Ponder this: you are what you love.  The object that commands your daily sacrifice and devotion may be the stock market, the next election, your work, your family or community.  Regardless, that reality will be your Creator and put its stamp upon your body, mind and heart.  Love wisely therefore, and be careful what you wish for.  You may eventually come to look like your dog, or mirror the thing that you most desire.  

Saturday, September 18, 2021

In Praise of Praise

People like to hear that they are great.  We love praise.  Probably it’s because so many of us are secretly insecure.  We need affirmation because inwardly we focus on our frailties and failures. For instance, I can give a twenty minute talk and fret over the one word I mispronounced, or play a song on the guitar and agonize over one wrong note. I remember goofs from years ago.  This is not just a personal idiosyncrasy, but a general rule.  In sports, for example, Novak Djokovic recently came close to winning four major tennis tournaments in a row--the Australian, French, and U.S. Open along with Wimbledon--which would have established his reputation as one of the greatest athletes of all time.  But he suffered a loss in his final, championship match.  The agony of that single defeat was enough to make him sob out loud, overshadowing the satisfaction of all his previous victories.  Psychologists and economists have the same finding.  The pleasure of winning one hundred dollars is substantially less than the pain incurred by losing the same amount.  By the same token, almost any slight or criticism cuts deep. We take scolding or reproval--or even friendly suggestions for how we might improve--to heart.  It takes an extra measure of encouragement for us to feel that we’re actually good enough.  

I suppose the greatest gifts we can give to other people are acceptance and appreciation. This is one of the traditional functions of faith: a sense of being all right with God or okay with the universe.  It’s close to what the New Testament means by agape or unconditional regard, making people feel they are worthy and special just by being human.  But you don’t have to be religious to confer this gift.  It’s in everyone’s power.

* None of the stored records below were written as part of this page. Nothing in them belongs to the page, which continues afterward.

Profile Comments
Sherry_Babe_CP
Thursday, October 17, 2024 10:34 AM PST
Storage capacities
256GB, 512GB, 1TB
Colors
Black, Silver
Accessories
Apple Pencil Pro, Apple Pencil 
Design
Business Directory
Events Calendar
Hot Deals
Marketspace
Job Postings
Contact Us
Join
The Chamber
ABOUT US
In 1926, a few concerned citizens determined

Maybe I should try just for one day to give a big, juicy compliment to everyone I encounter.  For example, say something nice on the phone to the appointment lady at the dermatologist’s office.  Withhold my snarky comment from that Facebook post and say something positive instead.  Tell my wife she’s looking fabulous and is way smarter than me (which is really only the truth).  If I followed through with that plan, handing out approval like it was free and didn’t cost me anything, how do you think my day would go?  

Thanks for listening.  You bring out my best!